┌─ Data shown

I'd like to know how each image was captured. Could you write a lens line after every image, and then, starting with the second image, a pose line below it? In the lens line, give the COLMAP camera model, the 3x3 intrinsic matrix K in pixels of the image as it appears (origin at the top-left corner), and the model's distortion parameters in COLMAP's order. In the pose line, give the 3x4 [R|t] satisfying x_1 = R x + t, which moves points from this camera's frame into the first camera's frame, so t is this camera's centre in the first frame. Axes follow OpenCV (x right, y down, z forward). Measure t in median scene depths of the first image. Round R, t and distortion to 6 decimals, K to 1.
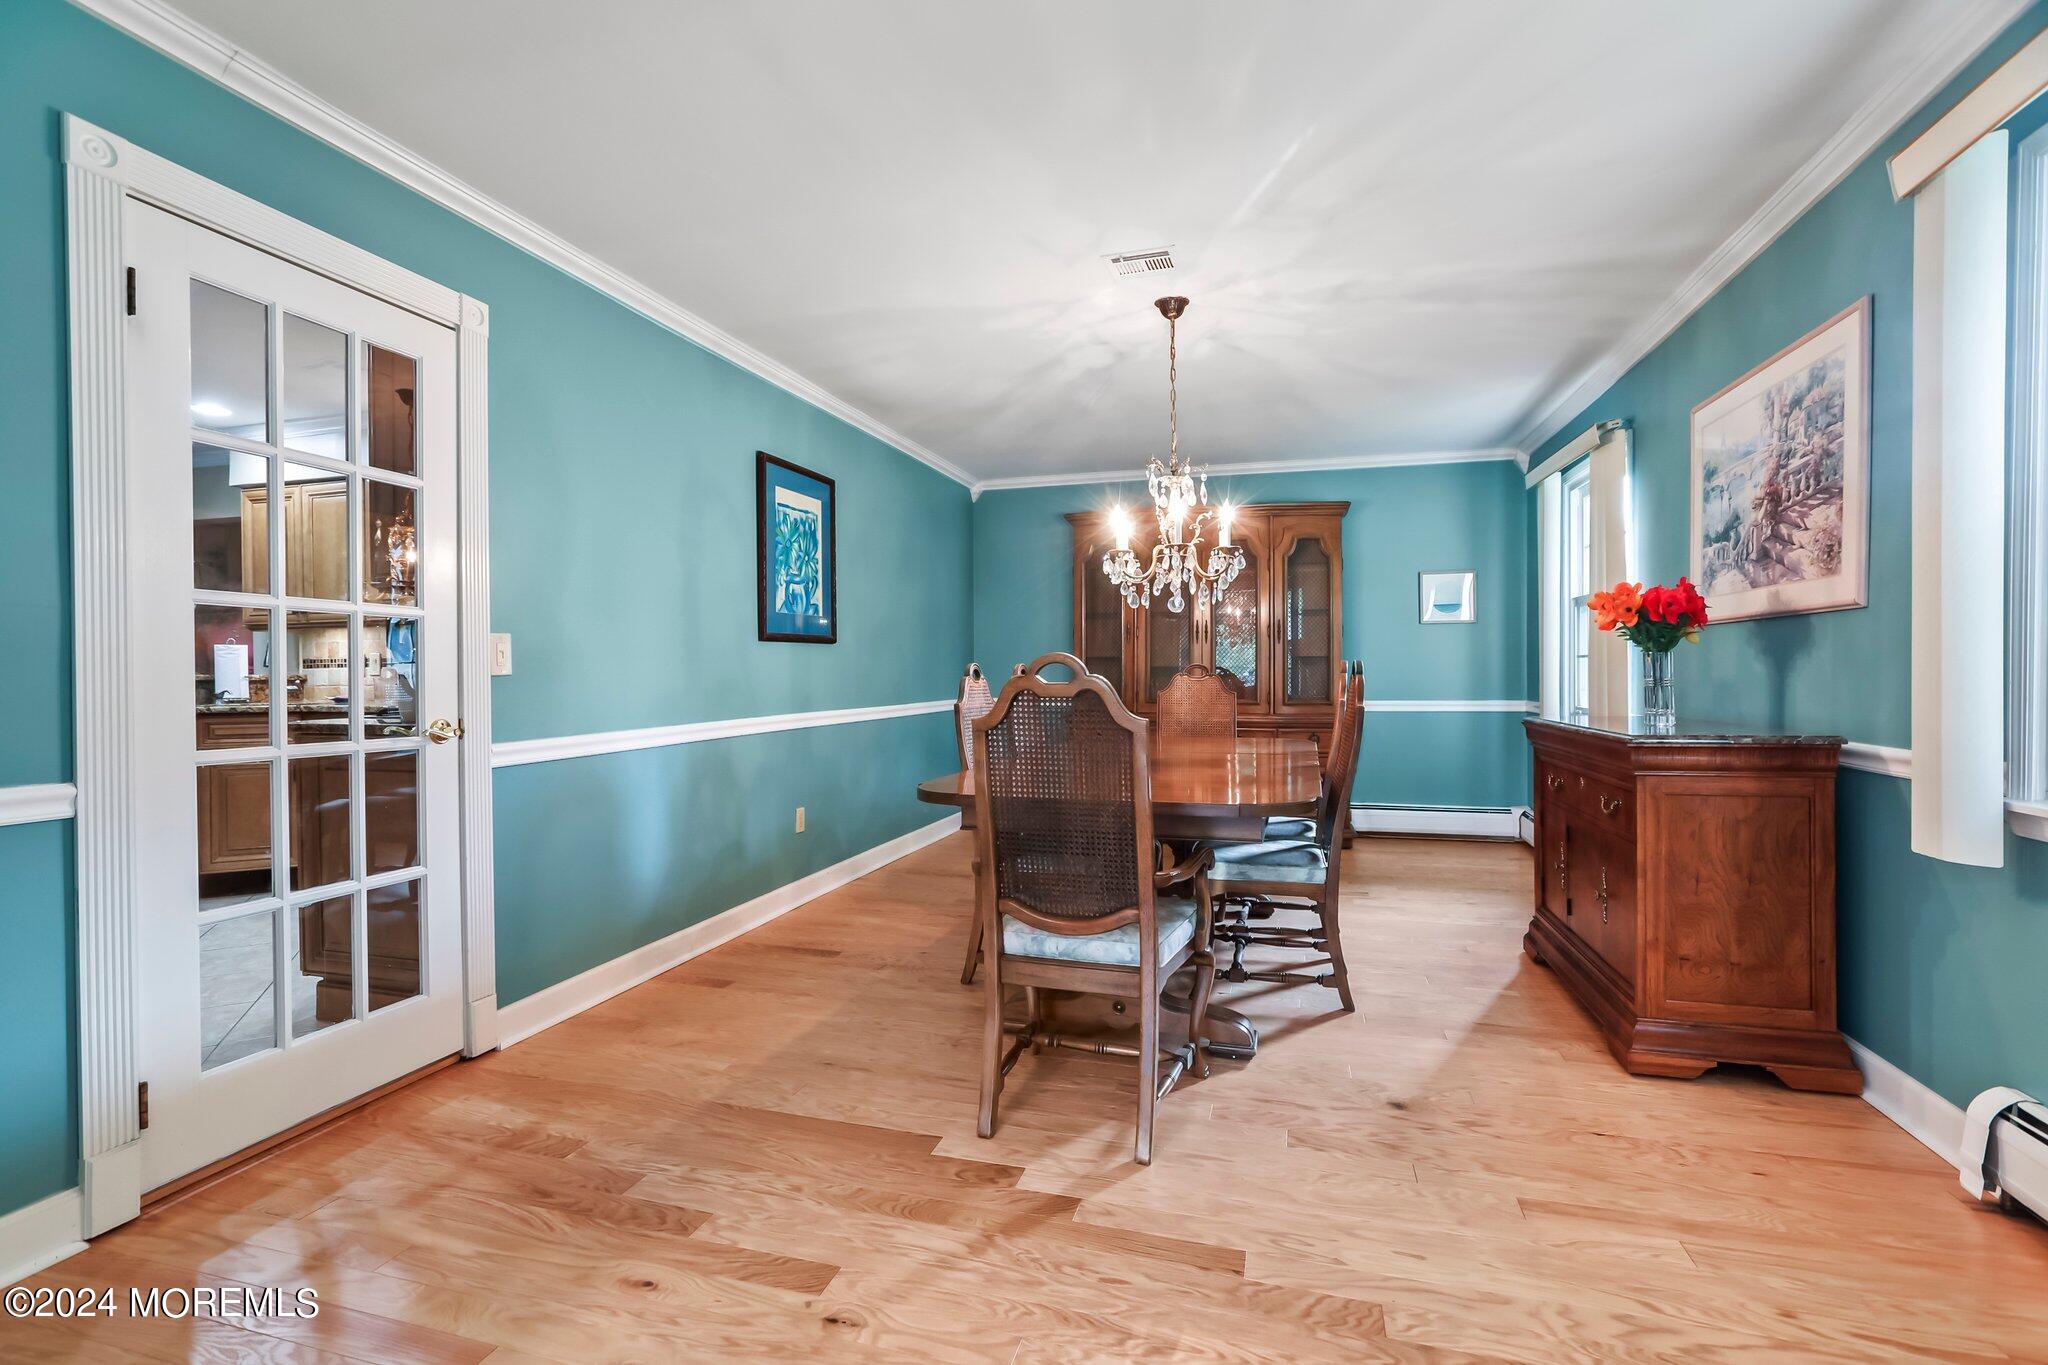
lens RADIAL K [[935.2, 0, 1021.2], [0, 935.2, 679.8], [0, 0, 1]] dist [-0.038096, 0.015125]
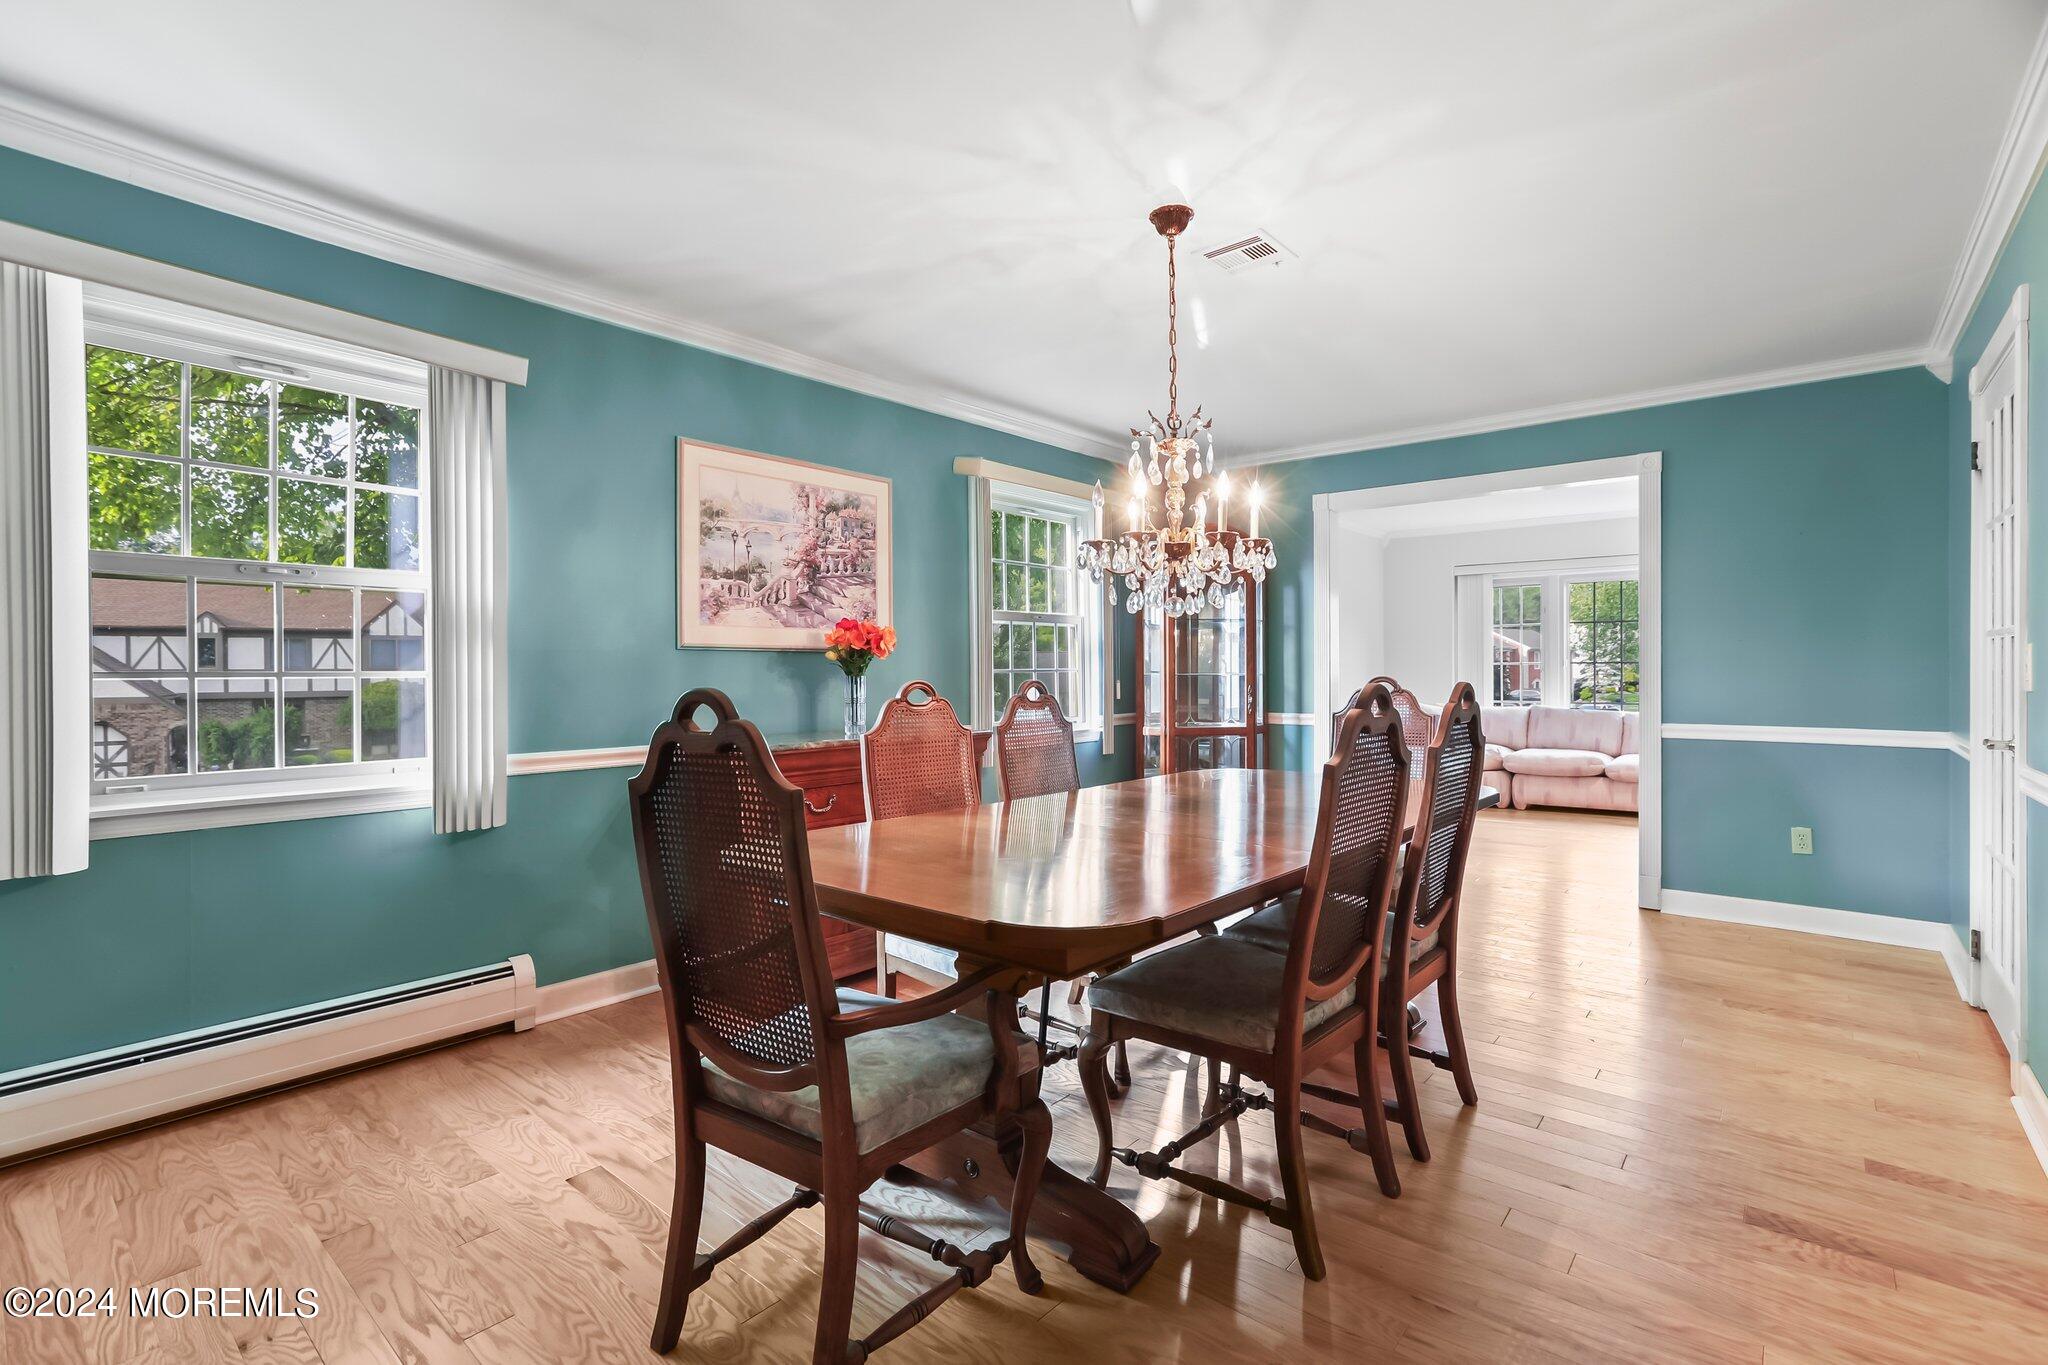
lens RADIAL K [[935.2, 0, 1022.6], [0, 935.2, 677.8], [0, 0, 1]] dist [-0.038096, 0.015125]
pose [[-0.914217, 0.009861, 0.405105, -0.038163], [0.015786, 0.999812, 0.011288, -0.037903], [-0.404917, 0.016715, -0.914201, 2.055238]]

└─

Exercise goal
Copy the data exactly. Pictures do not belong in the copy.

Your solution
I'd like to know how each image was captured. Could you write a lens line after every image, and then, starting with the second image, a pose line below it? In the lens line, give the COLMAP camera model, the 3x3 intrinsic matrix K in pixels of the image as it appears (origin at the top-left corner), and the model's distortion parameters in COLMAP's order. In the pose line, give the 3x4 [R|t] satisfying x_1 = R x + t, which moves points from this camera's frame into the first camera's frame, so t is this camera's centre in the first frame. Axes follow OpenCV (x right, y down, z forward). Measure t in median scene depths of the first image. Round R, t and distortion to 6 decimals, K to 1.
lens RADIAL K [[935.2, 0, 1021.2], [0, 935.2, 679.8], [0, 0, 1]] dist [-0.038096, 0.015125]
lens RADIAL K [[935.2, 0, 1022.6], [0, 935.2, 677.8], [0, 0, 1]] dist [-0.038096, 0.015125]
pose [[-0.914217, 0.009861, 0.405105, -0.038163], [0.015786, 0.999812, 0.011288, -0.037903], [-0.404917, 0.016715, -0.914201, 2.055238]]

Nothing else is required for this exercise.